Unico inciso che ci sentiamo di fare è legato alla componente stealth del titolo. Seppur questa nostra sensazione potrà essere confutata unicamente in sede di recensione dobbiamo sottolineare una marcata crescita della furtività all'interno del titolo. La possibilità di marcare i nemici tramite l'occhio di falco, e sopratutto l'utilizzo della cerbottana per stordire, addormentare o cofondere in nostri nemici sono tutti elementi che offrono al giocatore nuove possibilità di approccio alle missioni.

Avendo provato il titolo su PS4 dobbiamo anche segnalare una gestione ottima della mappa che attraverso il touch pad può essere esplorata allargandola e rimpicciolendola semplicemente con le dita e con dei comodi pinch.
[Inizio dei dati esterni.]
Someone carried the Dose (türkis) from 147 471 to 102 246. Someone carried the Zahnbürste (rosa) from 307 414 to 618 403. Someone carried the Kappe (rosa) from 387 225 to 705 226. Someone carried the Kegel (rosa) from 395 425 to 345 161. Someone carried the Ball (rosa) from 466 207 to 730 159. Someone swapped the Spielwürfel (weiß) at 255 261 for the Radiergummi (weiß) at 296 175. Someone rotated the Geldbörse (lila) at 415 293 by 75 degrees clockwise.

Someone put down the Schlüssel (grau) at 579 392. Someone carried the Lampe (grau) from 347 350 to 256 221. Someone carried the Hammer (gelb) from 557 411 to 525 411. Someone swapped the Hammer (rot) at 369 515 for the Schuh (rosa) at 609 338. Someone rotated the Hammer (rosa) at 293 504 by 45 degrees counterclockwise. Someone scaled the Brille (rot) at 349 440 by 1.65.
Tecnicismi e previsioni future

Sotto l'aspetto tecnico la prova del gioco sulla console next gen di Sony ci ha dato modo di vedere con i nostri occhi le potenzialità della generazione che verrà. L'impatto è sicuramente ultra positivo con una cura nei dettagli sia dell'ambiente che nei modelli poligonali dei personaggi nettamente superiore alla passata generazione e pienamente tangibile ad occhio nudo.
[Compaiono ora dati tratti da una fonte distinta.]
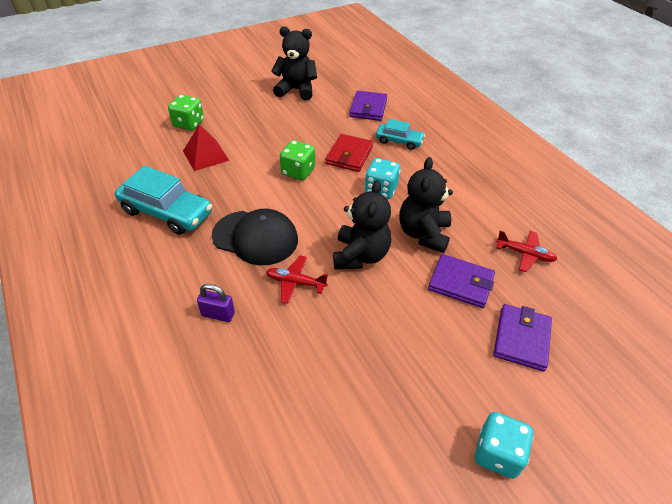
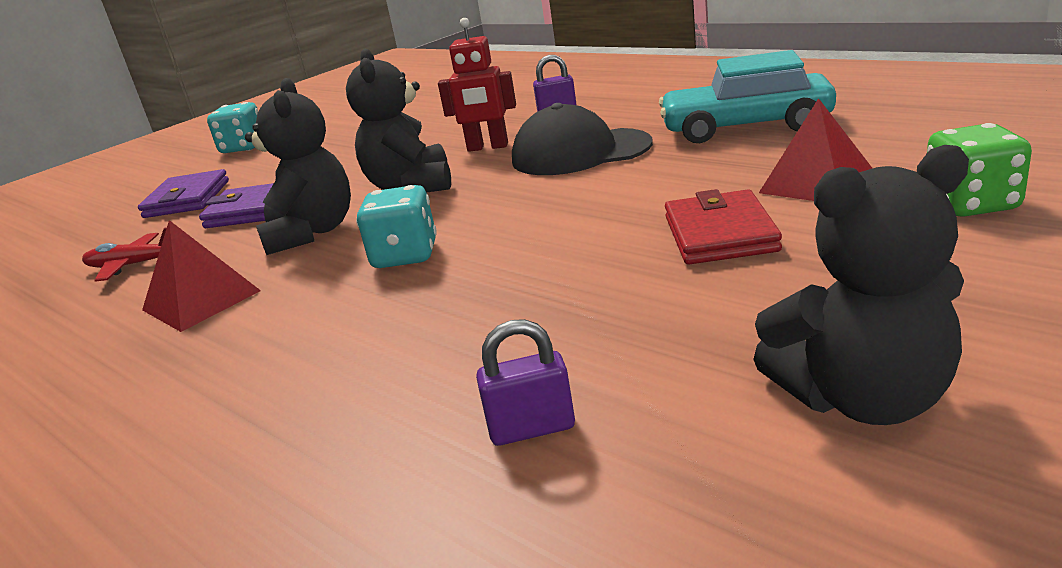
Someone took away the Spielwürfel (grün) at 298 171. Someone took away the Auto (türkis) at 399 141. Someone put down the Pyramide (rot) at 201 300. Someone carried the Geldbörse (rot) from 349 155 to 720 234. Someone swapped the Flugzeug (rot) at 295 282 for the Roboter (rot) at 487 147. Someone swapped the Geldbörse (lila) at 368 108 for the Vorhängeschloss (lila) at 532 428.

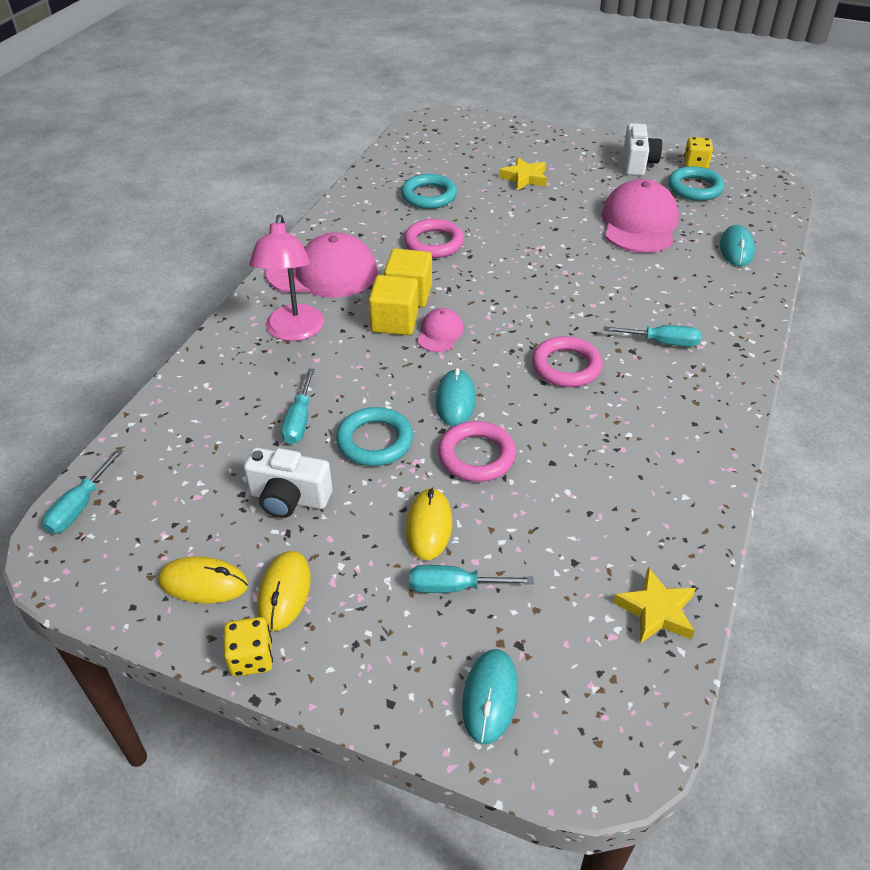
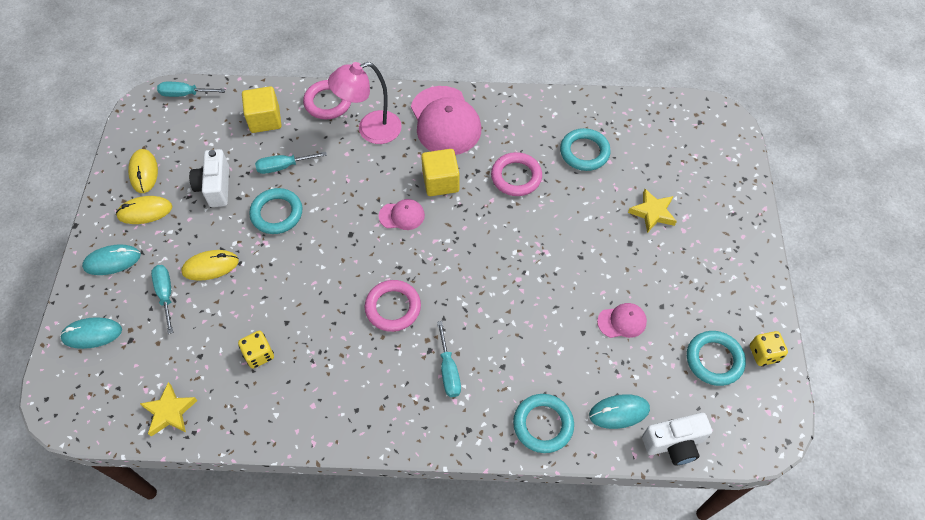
Someone put down the Ring (türkis) at 543 424. Someone carried the Spielwürfel (gelb) from 251 658 to 259 354. Someone carried the Kubus (gelb) from 394 322 to 265 120. Someone carried the Computermaus (türkis) from 455 400 to 112 261. Someone carried the Ring (rosa) from 476 456 to 328 102. Someone carried the Kamera (weiß) from 637 163 to 674 443. Someone scaled the Kappe (rosa) at 639 223 by 0.49.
Luoghi quali Nassau o Salt Key - due delle località che abbiamo testato nella nostra prova - al primo impatto riusciranno a stupirvi per la loro particolarità estetica. Anche la Jackdaw protagonista insieme ad Edward del titolo è stata riprodotta perfettamente, anche se, l'elemento che più ci ha colpito è stato sicuramente il mare. La riproduzione dell'ambiente marino sia in superficie che nelle sue profondità è qualcosa di davvero incredibile ed in grado di lasciare strabiliati anche i giocatori più scettici sulle potenzialità di questa generazione.
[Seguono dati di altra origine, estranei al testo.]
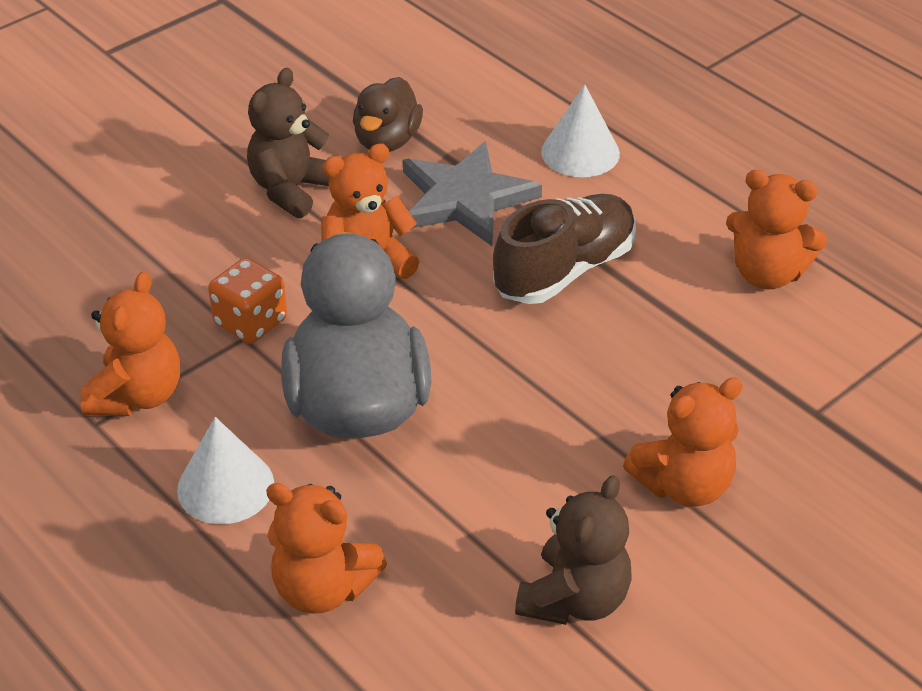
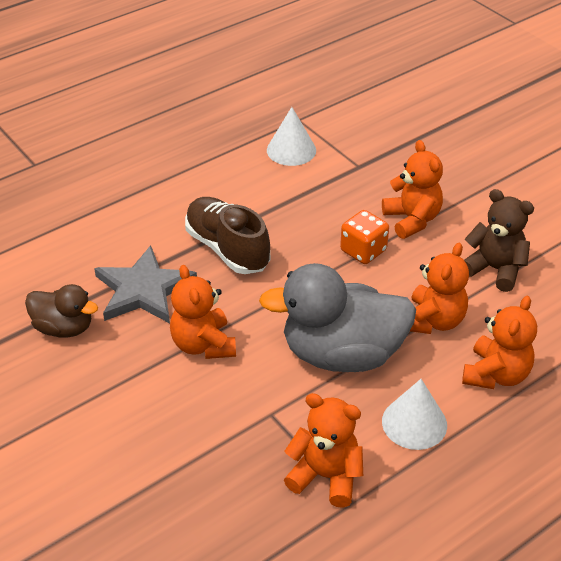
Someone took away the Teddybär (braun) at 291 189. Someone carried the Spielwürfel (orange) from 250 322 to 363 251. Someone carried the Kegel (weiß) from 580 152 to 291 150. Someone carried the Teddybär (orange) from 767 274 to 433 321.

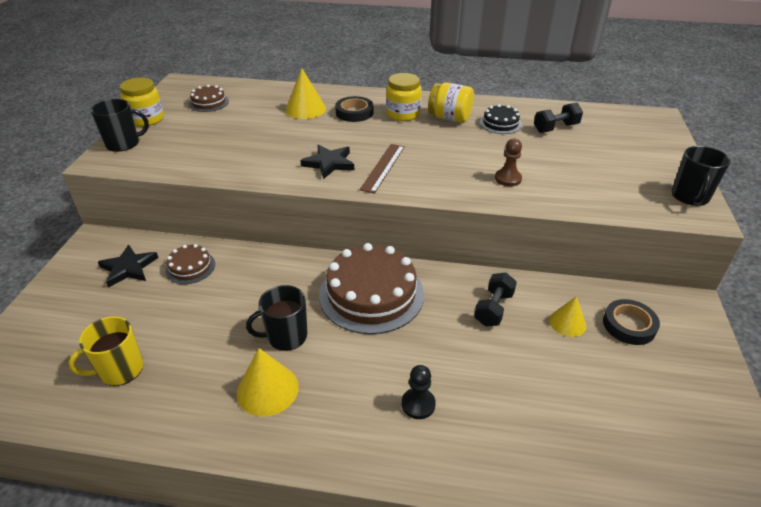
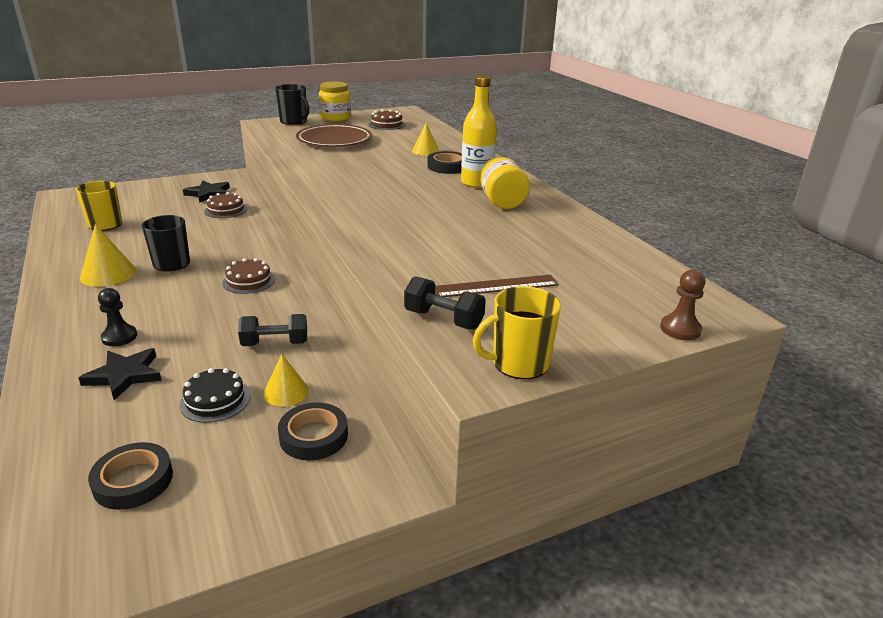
Someone put down the Klebeband (schwarz) at 133 480. Someone put down the Teller (braun) at 334 140. Someone carried the Stern (schwarz) from 329 163 to 124 375. Someone carried the Lineal (braun) from 383 167 to 495 286. Someone carried the Kuchen (schwarz) from 500 123 to 215 400. Someone carried the Bauer (braun) from 508 179 to 680 329. Someone carried the Hantel (schwarz) from 556 128 to 443 319. Someone swapped the Einmachglas (gelb) at 403 114 for the Flasche (gelb) at 476 183. Someone repainted the Tasse (schwarz) at 690 196, which became the Tasse (gelb) at 519 363. Someone scaled the Kegel (gelb) at 305 109 by 0.66. Someone scaled the Kuchen (braun) at 371 294 by 0.49.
Ovviamente next gen vuol dire anche stabilità e in questo senso durante la nostra prova, nonostante si trattasse di un codice incompleto e ancora in fase di sviluppo, raramente abbiamo avuto cali di frame rate grazie ad una profondità decisamente apprezzabile. Unica pecca da segnalare qualche lacuna nelle animazioni, ma che siamo sicuri verrà sistemata prima dell'uscita del gioco.

Buono anche il doppiaggio, che pur essendo in forma ancora non definitiva vantava già un'ottima localizzazione in lingua italiana.

Assassin's Creed IV però non è solo grafica, e a corollario dell'esperienza di gioco principale ci saranno elementi secondari in grado di ampliare l'esperienza di gioco: remote play e companion app. Il primo sarà disponibile su WiiU tramite gamepad e su PS3/PS4 grazie a PSVita, e vi permetterà di poter giocare comodamente sullo schermo portatile l'avventura senza l'obbligo della televisione accesa.

La companion app invece, disponibile al lancio del gioco su tutte le piattaforme iOS e Android - non si è parlato di Windows Phone - ci permetterà di avere libero accesso in qualsiasi momento all'enciclopedia del gioco e alle statistiche della nostra partita. Inolter, grazie ad una piena sincronizzazione col gioco, avremo la mappa di gioco completamente esplorabile anche su tablet o smartphone, con anche la possibilità di posizionare obiettivi o scovare tesori. Non è tutto però, esattamente come avveniva in passato per le missioni della gilda degli assassini, adesso avremo una flotta a nostra disposizione da mandare in missione - con scopi diversi - in giro per il mondo, così da poter guadagnare soldi da spendere poi all'interno del gioco. Un sistema intelligente, che oltre a rimanere separato dal gioco principale, permette al giocatore di rimanere sempre collegato con il titolo anche quando si trova in tram, in metro oppure in treno.

Tirando le somme quindi ci troviamo a sottolineare ancora una volta l'immenso lavoro svolto da ragazzi di Ubisoft. Per quanto non originalissimo Assassin's Creed IV amplia di molto l'elemento che più è piaciuto nel terzo capitolo, offre un ambiente vasto ed evocativo e di sicuro impatto, e cosa non meno importante regala ai giocatori tantissime cose da fare.

Ovviamente abbiamo molte domande che cercano ancora risposta, ma per poter saziare la nostra voglia di curiosità dovremo/te aspettare la recensione che arriverà sui nostri lidi a ridosso dell'uscita del gioco.

Assassin's Creed IV è sicuramente un titolo che smuove gli elementi portanti della serie, spostando gran parte del focus sulla navigazione marittina e tutto quello che è connesso a questa pratica. La prova ci ha soddisatto sia nella forma che nella sostanza. Aspettiamo la versione finale per il verdetto definitivo.